## ACTIVITY
Begin the copy at the line containing "при переноске тяжёлой" in the data below and end it at the line containing "gérer le fardeau", keeping each line exact and leaving out pictures.

Data items
────────────────────

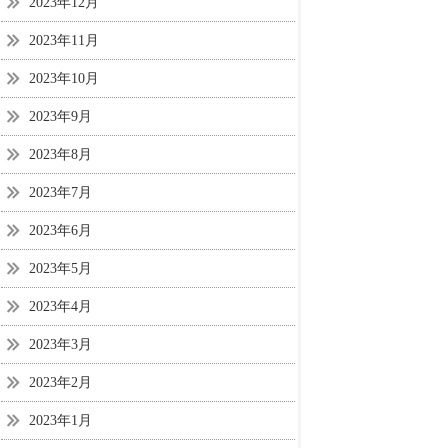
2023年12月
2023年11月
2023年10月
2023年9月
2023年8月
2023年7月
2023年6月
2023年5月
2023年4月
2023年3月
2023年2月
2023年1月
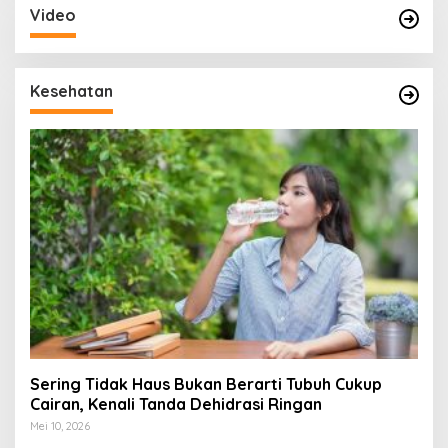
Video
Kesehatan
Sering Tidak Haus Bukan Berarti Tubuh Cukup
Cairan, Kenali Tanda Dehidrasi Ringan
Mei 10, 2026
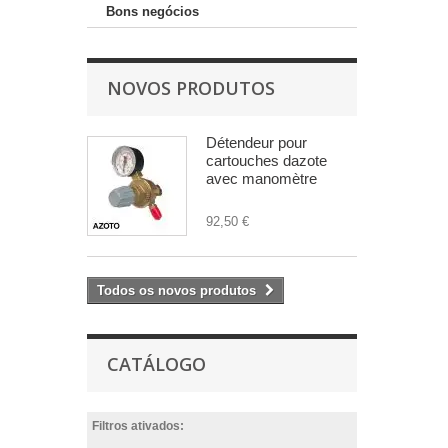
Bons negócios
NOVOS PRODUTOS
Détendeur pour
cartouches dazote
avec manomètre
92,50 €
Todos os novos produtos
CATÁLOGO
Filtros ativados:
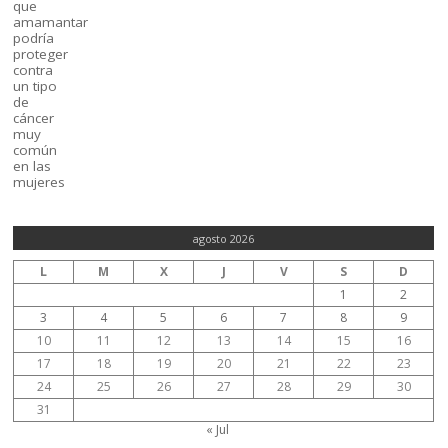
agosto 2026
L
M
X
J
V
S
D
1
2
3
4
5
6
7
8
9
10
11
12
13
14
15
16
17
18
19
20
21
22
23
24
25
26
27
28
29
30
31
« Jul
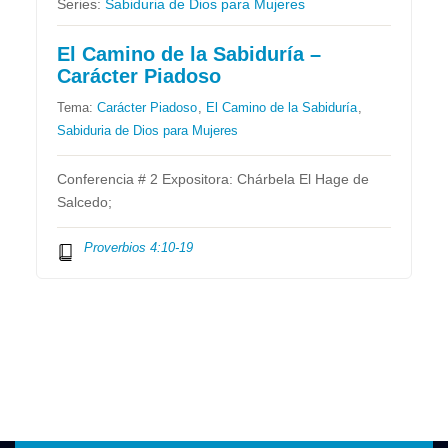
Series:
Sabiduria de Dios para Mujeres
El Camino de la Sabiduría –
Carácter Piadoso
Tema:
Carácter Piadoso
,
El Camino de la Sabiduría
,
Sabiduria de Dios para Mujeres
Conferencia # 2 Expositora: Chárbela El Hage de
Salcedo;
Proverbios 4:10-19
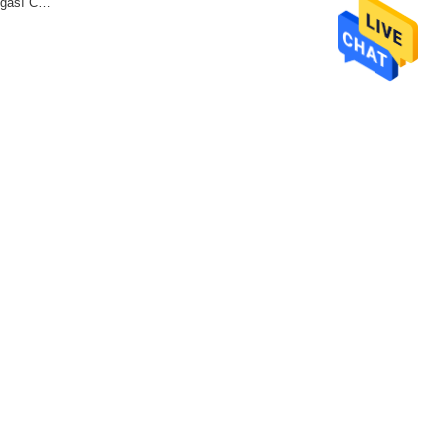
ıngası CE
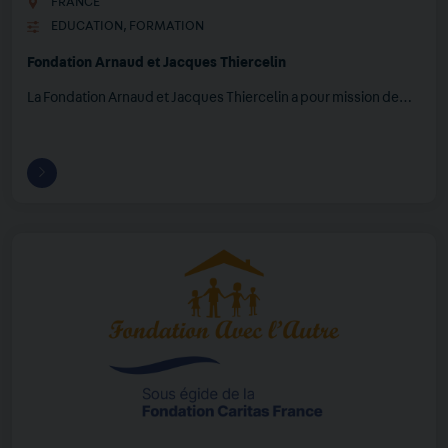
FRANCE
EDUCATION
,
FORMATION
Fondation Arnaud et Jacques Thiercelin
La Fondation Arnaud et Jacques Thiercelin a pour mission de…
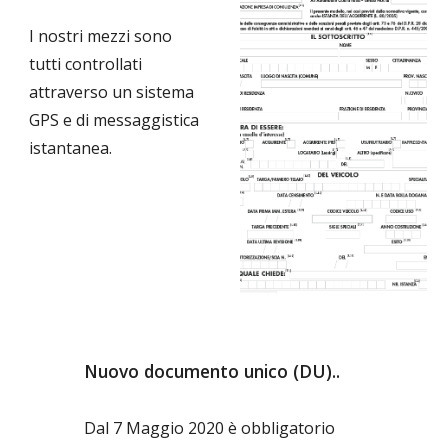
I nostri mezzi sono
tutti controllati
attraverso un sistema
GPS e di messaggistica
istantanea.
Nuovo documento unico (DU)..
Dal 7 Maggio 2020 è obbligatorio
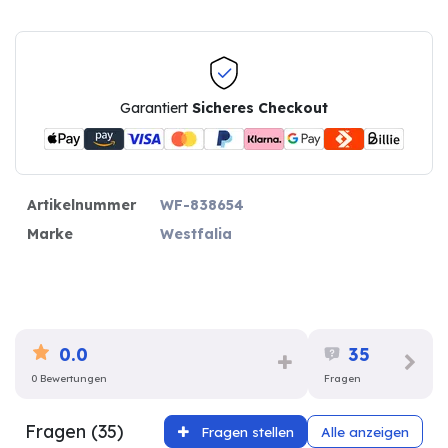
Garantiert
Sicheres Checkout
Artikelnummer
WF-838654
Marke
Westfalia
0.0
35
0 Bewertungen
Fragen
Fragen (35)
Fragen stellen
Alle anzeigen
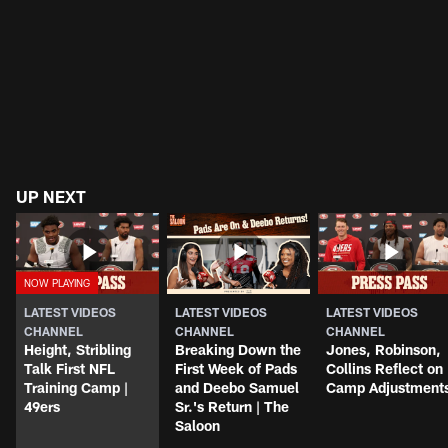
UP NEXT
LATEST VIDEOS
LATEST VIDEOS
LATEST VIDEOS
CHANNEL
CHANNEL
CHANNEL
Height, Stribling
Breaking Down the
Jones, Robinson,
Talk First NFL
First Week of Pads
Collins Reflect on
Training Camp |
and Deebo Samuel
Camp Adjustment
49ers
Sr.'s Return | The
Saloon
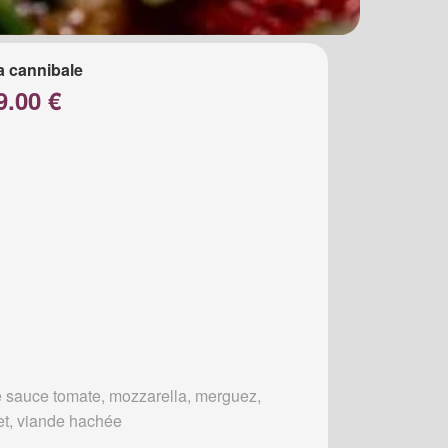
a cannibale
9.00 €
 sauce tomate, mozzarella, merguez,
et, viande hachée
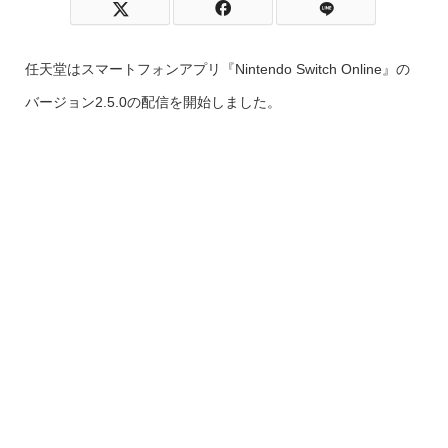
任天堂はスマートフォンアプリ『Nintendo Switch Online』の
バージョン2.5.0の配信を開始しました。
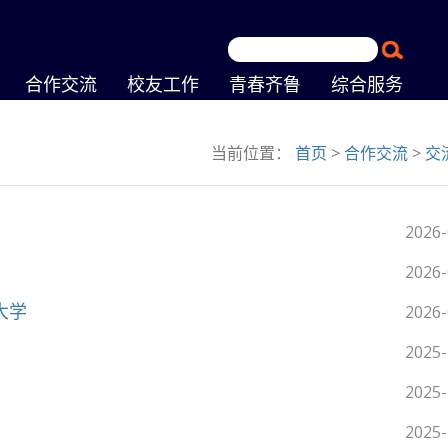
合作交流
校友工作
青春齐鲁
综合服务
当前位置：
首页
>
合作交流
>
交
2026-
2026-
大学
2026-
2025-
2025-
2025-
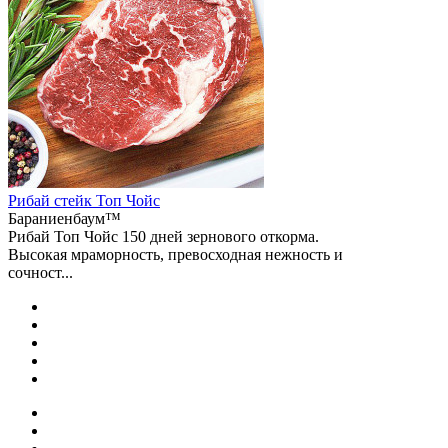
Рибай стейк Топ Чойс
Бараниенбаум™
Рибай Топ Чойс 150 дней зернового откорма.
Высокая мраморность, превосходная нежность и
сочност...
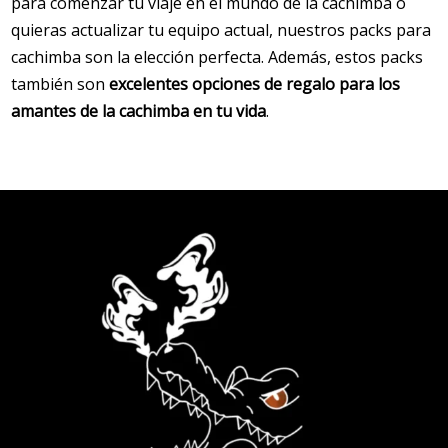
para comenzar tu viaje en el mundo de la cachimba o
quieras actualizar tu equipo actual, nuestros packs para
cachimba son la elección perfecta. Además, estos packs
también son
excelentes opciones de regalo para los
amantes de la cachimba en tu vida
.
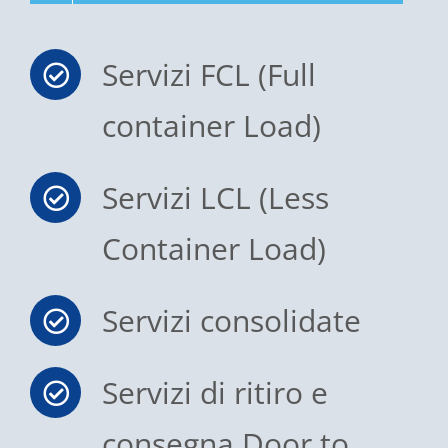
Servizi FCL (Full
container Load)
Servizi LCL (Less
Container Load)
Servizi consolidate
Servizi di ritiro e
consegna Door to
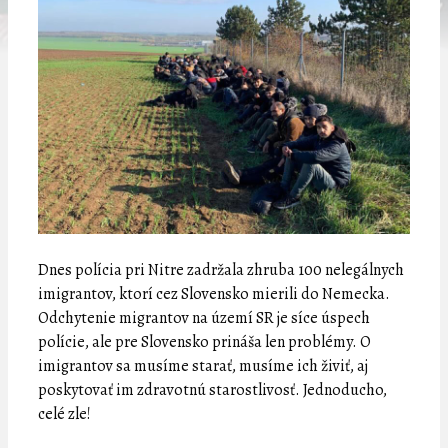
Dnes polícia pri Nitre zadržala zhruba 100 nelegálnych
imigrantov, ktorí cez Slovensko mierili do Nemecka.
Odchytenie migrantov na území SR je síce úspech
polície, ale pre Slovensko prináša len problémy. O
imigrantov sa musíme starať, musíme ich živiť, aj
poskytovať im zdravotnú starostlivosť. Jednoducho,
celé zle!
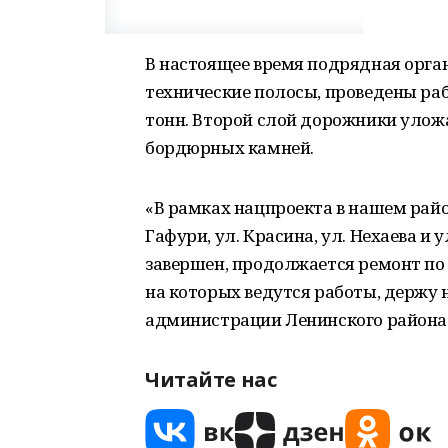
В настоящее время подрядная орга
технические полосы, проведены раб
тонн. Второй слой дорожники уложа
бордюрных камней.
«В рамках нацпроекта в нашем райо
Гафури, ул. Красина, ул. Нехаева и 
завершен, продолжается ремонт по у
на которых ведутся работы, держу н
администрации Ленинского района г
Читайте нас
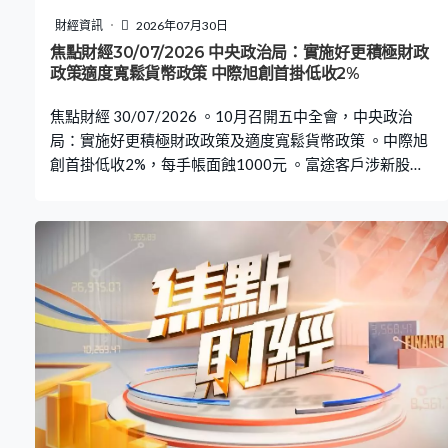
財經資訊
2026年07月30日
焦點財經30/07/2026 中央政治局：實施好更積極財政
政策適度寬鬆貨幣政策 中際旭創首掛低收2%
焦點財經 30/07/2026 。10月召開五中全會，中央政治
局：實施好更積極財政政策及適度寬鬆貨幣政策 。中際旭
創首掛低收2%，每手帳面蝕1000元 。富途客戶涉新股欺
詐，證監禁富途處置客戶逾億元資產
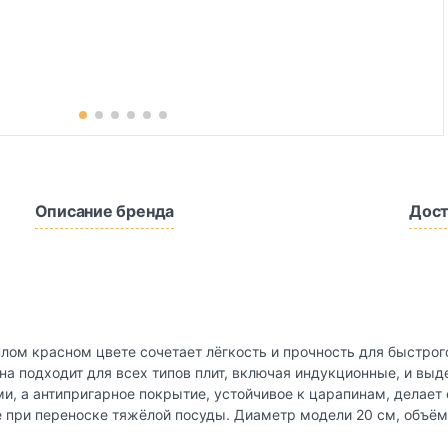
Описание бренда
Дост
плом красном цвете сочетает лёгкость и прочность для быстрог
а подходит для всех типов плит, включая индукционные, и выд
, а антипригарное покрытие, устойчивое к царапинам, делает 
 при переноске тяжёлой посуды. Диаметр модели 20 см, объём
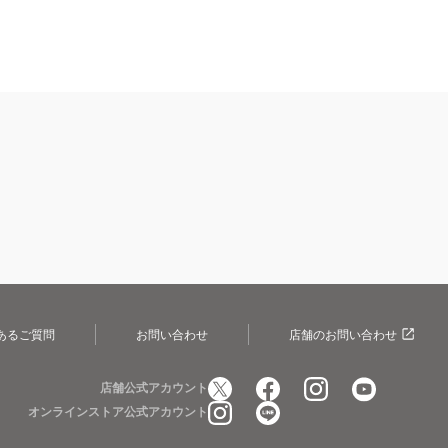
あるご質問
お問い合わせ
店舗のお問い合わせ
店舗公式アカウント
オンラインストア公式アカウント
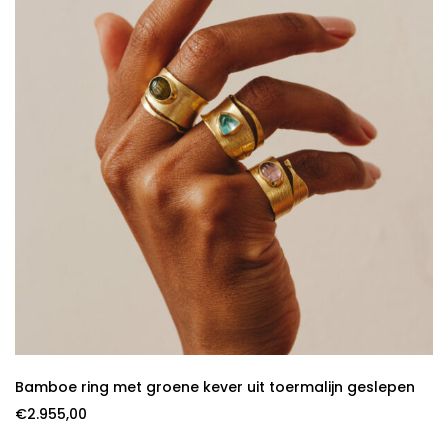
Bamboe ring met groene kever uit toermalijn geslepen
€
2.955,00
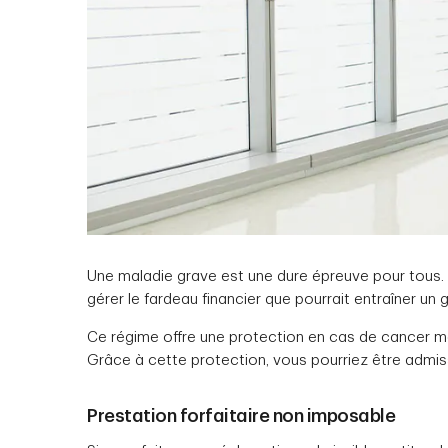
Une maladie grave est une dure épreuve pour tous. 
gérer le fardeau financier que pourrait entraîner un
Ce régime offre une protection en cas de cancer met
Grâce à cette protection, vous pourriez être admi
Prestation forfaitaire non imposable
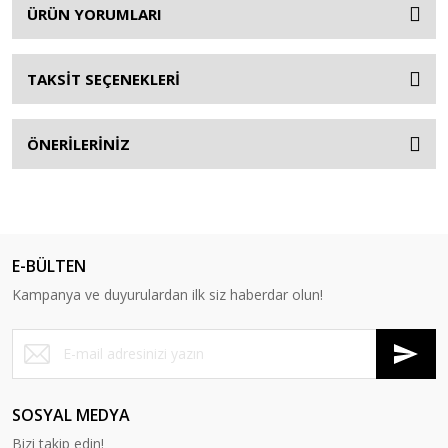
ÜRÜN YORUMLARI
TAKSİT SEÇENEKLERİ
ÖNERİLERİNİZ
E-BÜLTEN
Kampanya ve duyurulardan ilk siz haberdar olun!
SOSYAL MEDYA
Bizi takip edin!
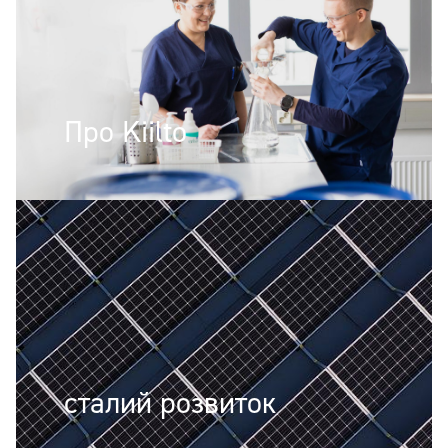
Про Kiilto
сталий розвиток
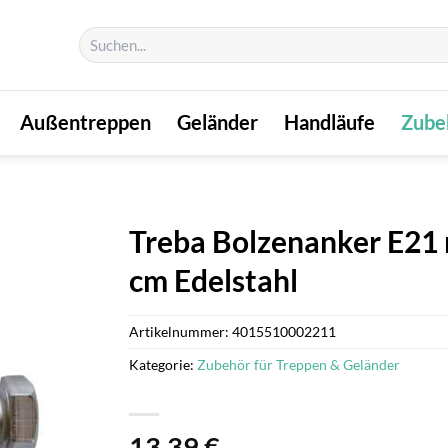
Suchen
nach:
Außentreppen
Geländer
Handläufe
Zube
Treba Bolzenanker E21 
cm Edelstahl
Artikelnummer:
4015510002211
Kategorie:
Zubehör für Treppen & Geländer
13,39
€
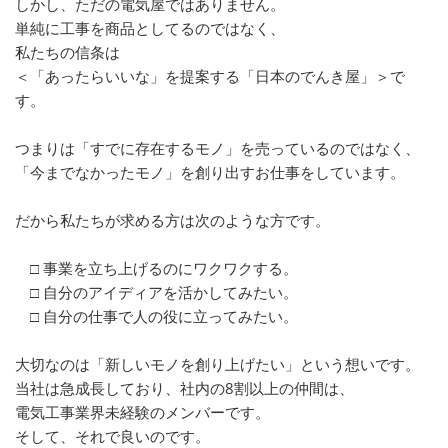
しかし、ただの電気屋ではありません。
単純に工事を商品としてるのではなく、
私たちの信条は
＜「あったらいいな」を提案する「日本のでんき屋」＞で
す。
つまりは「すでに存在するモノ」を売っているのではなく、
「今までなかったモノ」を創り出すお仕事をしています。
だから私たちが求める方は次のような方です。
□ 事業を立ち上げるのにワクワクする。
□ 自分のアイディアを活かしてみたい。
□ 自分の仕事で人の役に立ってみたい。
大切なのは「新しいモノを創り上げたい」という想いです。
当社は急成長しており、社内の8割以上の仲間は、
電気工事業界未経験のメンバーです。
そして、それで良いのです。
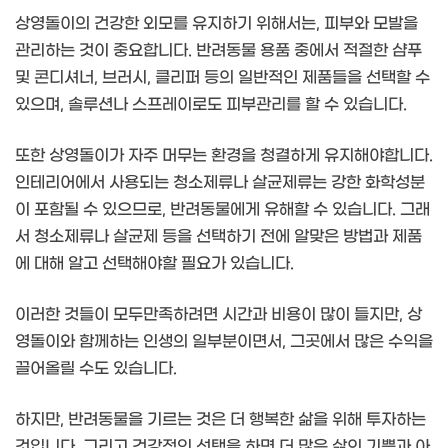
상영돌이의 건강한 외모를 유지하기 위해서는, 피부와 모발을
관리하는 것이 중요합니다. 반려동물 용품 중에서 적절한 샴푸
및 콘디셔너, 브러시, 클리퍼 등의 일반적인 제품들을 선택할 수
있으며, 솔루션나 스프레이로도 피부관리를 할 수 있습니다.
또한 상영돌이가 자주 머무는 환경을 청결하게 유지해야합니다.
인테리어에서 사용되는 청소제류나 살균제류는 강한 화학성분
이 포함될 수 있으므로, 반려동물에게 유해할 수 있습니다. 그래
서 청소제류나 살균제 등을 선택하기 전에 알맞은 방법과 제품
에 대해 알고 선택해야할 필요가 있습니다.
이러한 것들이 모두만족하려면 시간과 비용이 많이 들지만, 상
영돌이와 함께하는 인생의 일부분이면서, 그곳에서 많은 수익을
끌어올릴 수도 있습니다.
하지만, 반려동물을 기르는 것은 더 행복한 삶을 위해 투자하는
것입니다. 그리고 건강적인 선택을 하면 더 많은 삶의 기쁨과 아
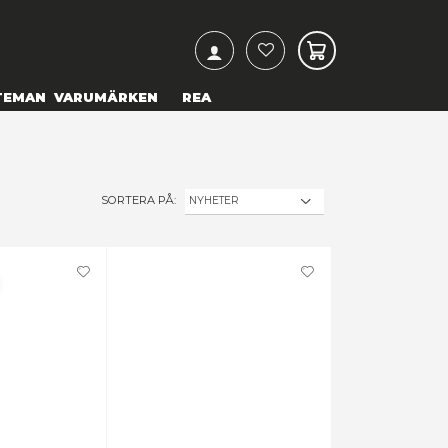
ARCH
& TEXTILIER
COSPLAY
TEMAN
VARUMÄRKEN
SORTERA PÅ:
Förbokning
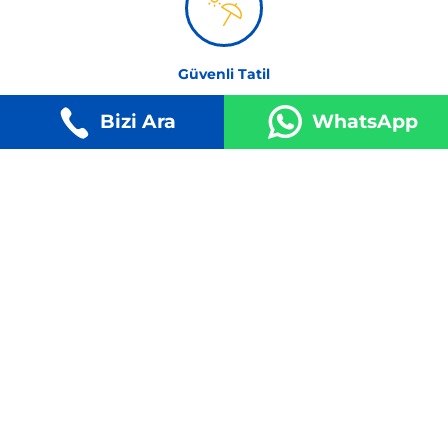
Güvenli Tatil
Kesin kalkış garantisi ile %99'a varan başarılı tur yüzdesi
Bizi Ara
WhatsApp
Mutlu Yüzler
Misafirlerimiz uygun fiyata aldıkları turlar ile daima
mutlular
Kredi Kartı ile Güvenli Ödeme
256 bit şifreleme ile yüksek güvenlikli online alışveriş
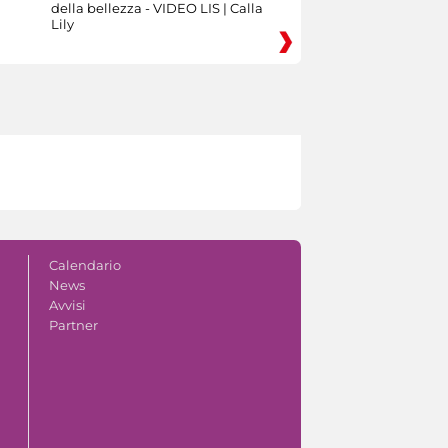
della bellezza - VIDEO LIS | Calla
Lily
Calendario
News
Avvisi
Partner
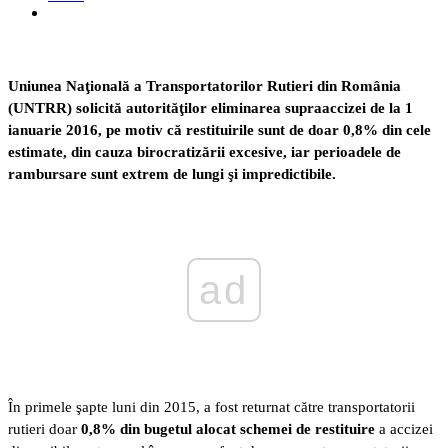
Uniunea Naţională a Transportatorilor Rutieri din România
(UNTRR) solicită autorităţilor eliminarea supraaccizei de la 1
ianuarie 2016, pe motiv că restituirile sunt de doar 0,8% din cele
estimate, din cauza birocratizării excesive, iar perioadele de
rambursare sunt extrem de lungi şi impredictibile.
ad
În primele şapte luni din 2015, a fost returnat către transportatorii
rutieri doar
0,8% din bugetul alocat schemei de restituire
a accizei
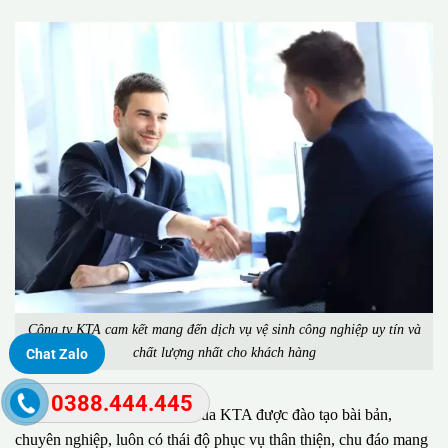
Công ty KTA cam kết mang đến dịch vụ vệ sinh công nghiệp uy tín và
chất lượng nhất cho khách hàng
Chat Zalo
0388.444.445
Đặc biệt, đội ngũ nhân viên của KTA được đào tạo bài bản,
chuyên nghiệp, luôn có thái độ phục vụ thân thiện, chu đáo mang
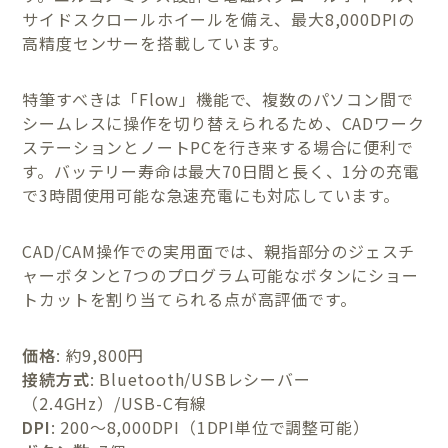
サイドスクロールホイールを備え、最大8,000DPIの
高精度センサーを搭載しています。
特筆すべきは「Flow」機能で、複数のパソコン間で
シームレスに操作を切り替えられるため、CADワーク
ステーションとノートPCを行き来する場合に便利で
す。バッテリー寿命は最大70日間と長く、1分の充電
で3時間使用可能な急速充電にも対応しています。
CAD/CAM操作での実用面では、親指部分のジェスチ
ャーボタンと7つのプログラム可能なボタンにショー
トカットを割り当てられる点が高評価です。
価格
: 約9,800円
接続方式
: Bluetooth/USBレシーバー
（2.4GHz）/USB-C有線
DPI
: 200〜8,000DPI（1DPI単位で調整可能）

────────────────────

## SOLUTION TO THE EXERCISE
 при переноске тяжёлой посуды. Диаметр модели 20 см, объём
あるご質問
お問い合わせ
店舗のお問い合わせ
店舗公式アカウント
オンラインストア公式アカウント
Bamboe ring met groene kever uit toermalijn geslepen
€
2.955,00
Une maladie grave est une dure épreuve pour tous. 
gérer le fardeau financier que pourrait entraîner un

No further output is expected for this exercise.